それにしても、デビューからたった4年でここまで来たってスゴイよなぁ。ものスゴイ勢いで駆け抜けたんだね。

VENUS / THE ROOSTERZ

冒頭に収録の大名曲。柴山-花田作。あまりにも美しい。

THE ROOSTERZ / COME ON

2曲目に入ってる、このアルバム中、唯一の大江作詞作曲作。この曲だけ、ハードで質感違うのが興味深い。でもカッコイイ。

THE ROOSTERZ / DOWN DOWN

3曲目の花田ヴォーカル曲。このアンニュイ感がいいなぁ(笑)キーボードの単調なフレーズが耳にこびり付く。
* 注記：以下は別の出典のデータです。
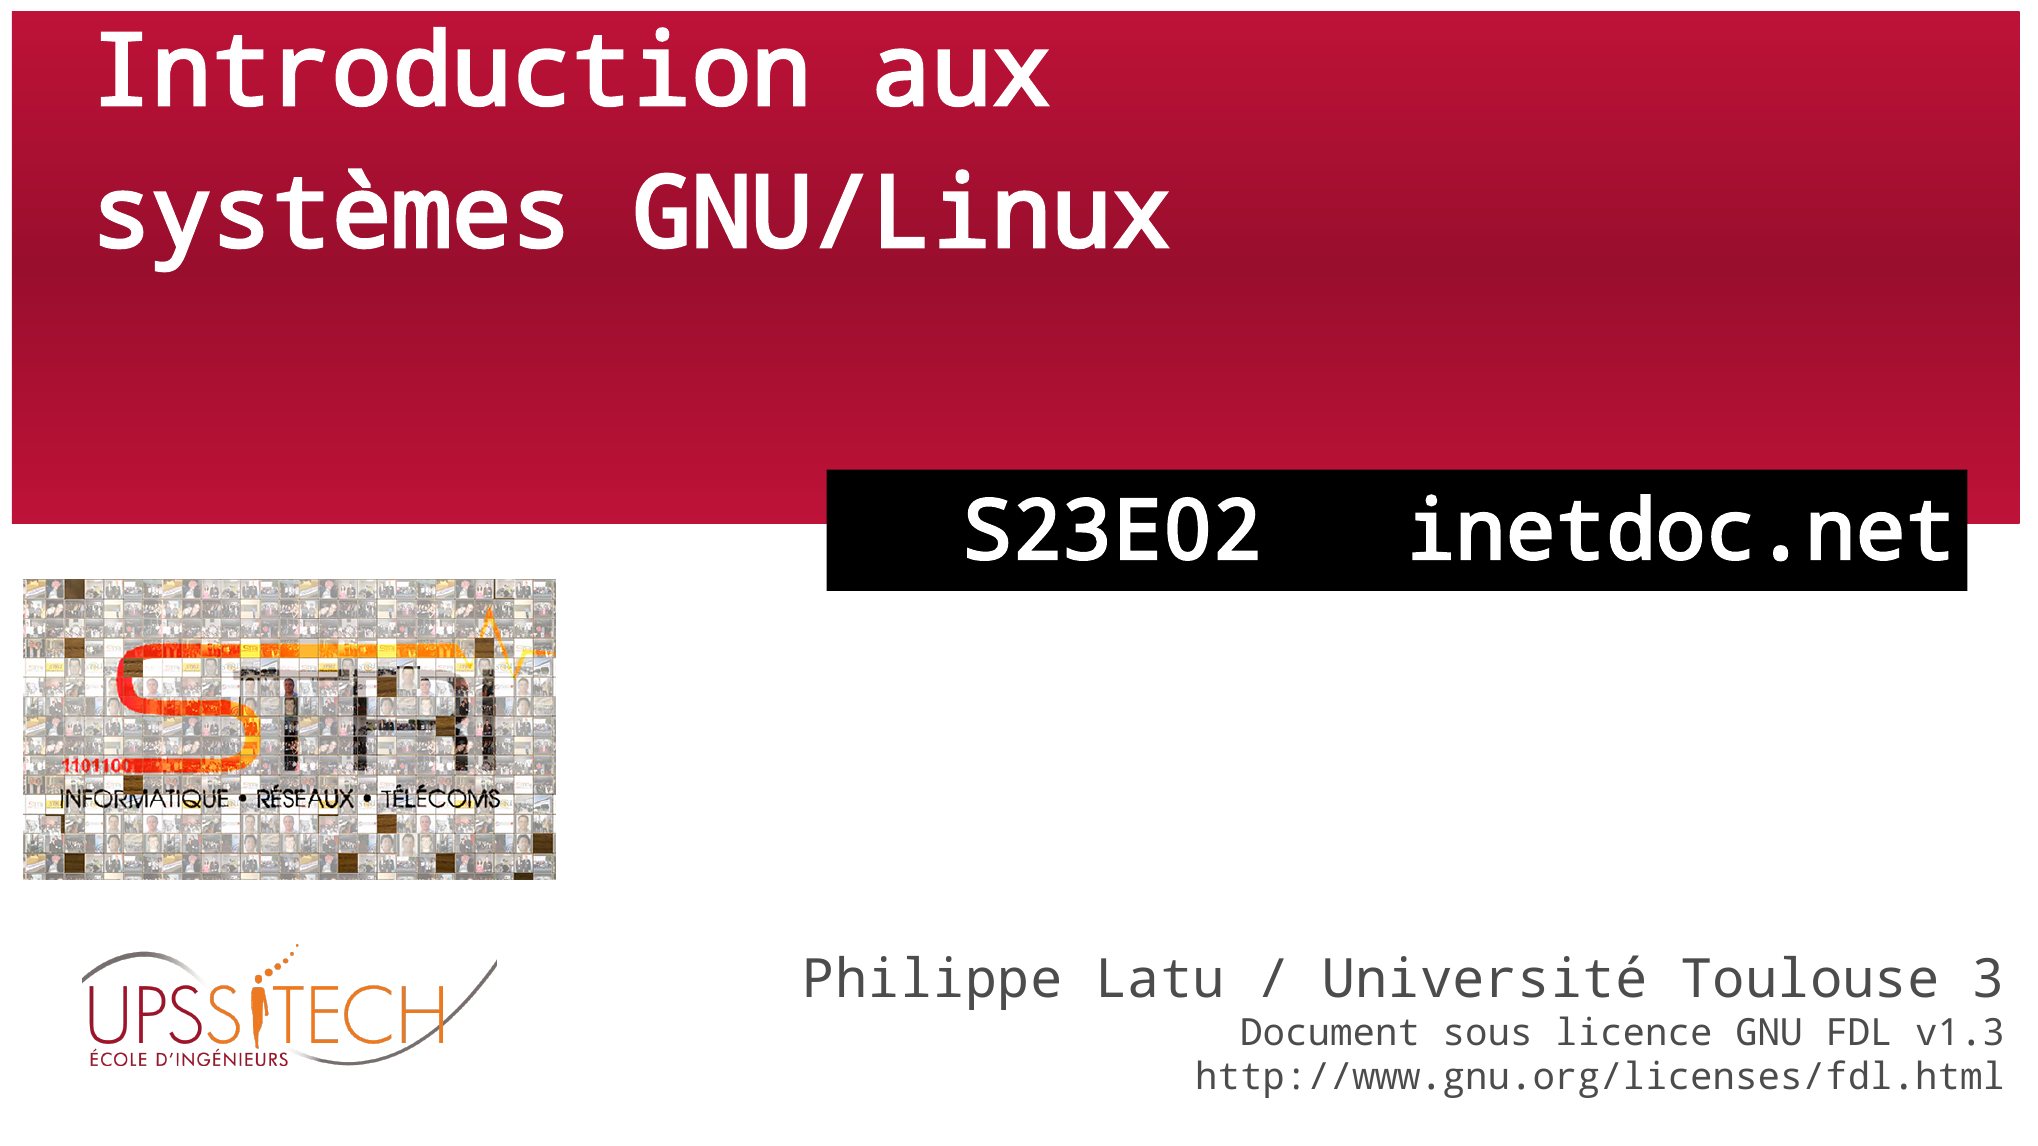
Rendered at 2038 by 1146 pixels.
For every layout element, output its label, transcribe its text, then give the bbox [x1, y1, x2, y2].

picture [23, 579, 556, 880]
text_box Philippe Latu / Université Toulouse 3 Document sous licence GNU FDL v1.3 http://www.gnu.org/licenses/fdl.html [708, 944, 2008, 1134]
picture [82, 944, 497, 1066]
text_box Introduction aux systèmes GNU/Linux [11, 11, 2020, 524]
text_box S23E02 inetdoc.net [826, 469, 1968, 591]
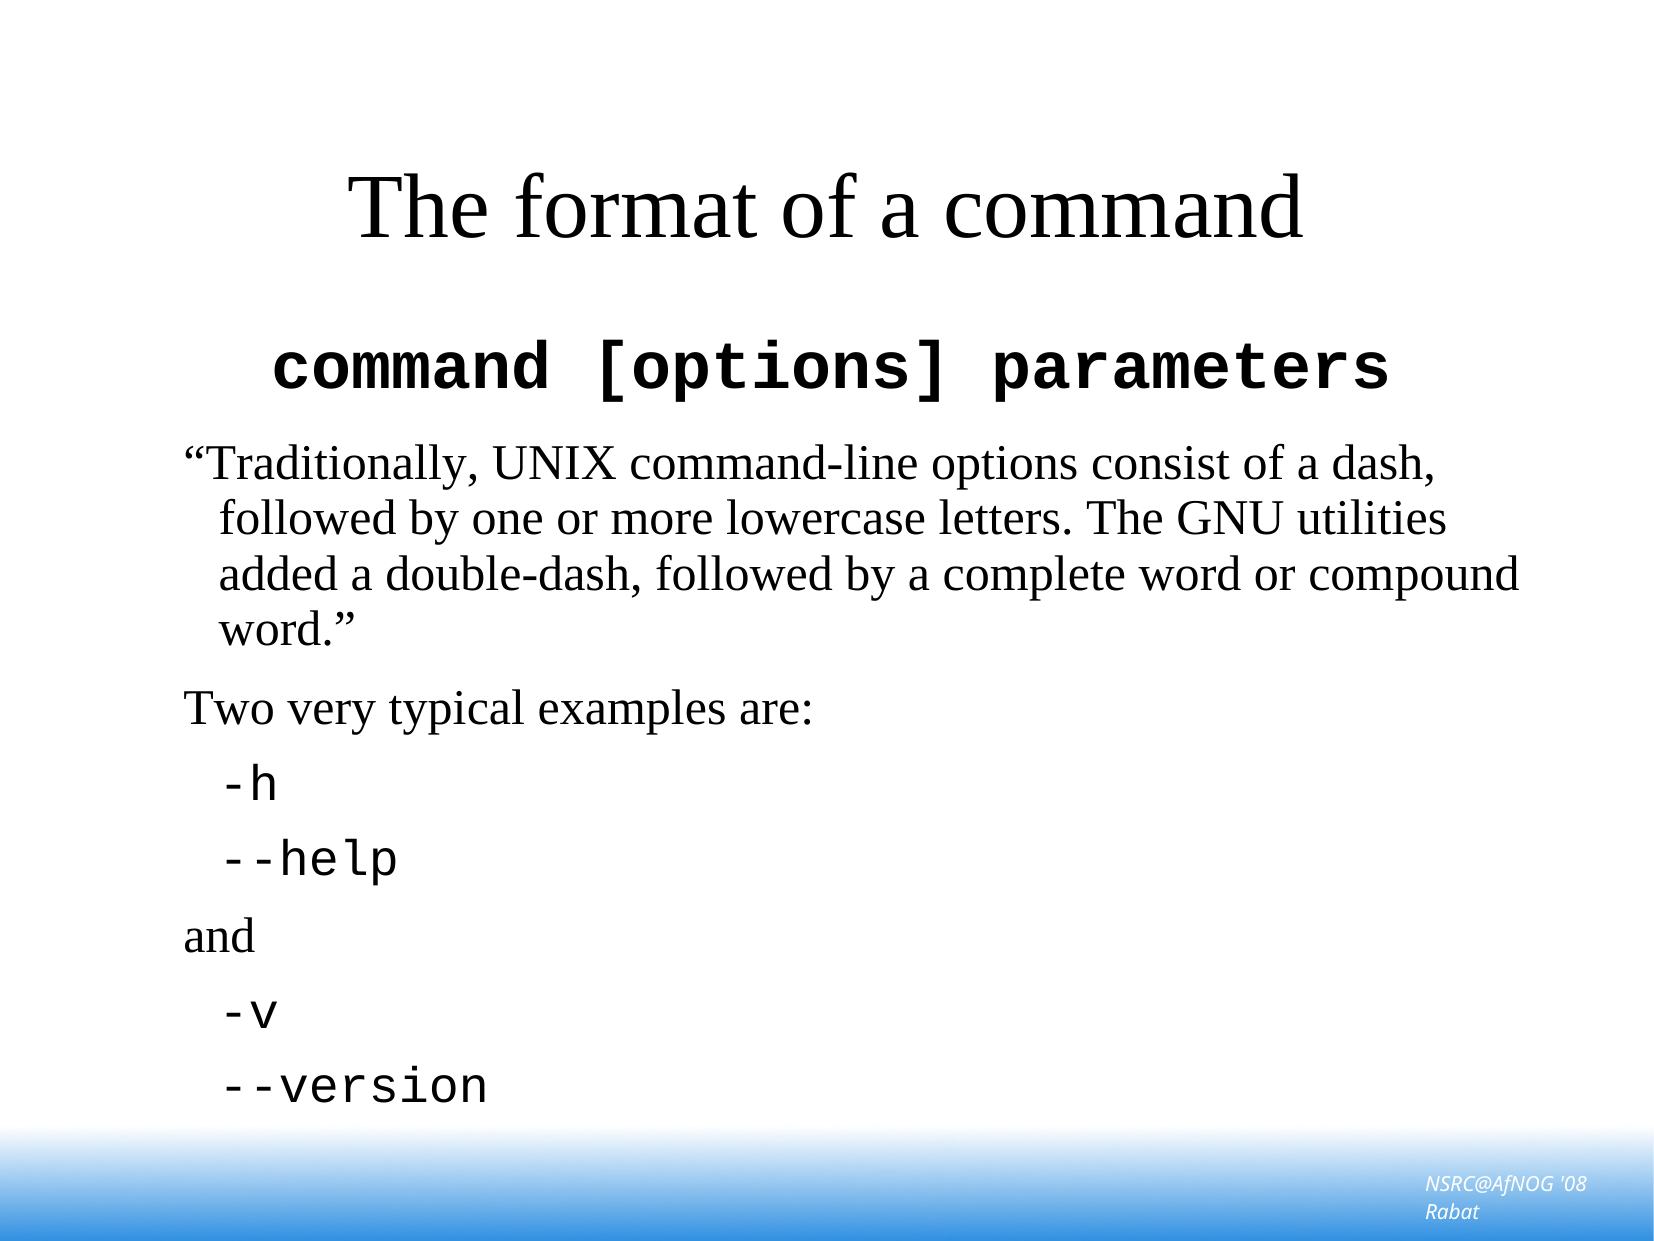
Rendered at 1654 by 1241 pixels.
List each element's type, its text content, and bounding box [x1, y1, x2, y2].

低音でハーモニー付けてるのは柴山なんだろうな。

THE ROOSTERZ  / STREET IN THE DARKNESS

俺のNo,1フェイバリット。ほら、俺、暗いからさ(笑)♪夜より暗い 昼間の街角 誰か生き方 教えておくれ♪サイコーだね(笑)

THE ROOSTERZ / LAST SOUL

大江の歌詞。曲は下山。大江の最後のメッセージ。

Music From Original Motion Picture "PUNISHMENT" / THE ROOSTERZ

最後に入ってる、花田&下山共作のインスト。“PUNISHMENT”ってのがいいね。この憂鬱そうな気だるさがたまらない。

04年のフジロックでの、オリジナル・メンバー復活(俺も観た!)、昨年、今年と続いたラスト・メンバーの復活と来たら、この時期のメンバーでも復活して欲しいと思うのは俺だけだろうか?

このアルバムの曲とか「GOOD DREAMS」とか「SAD SONG」とか聴きたい、また。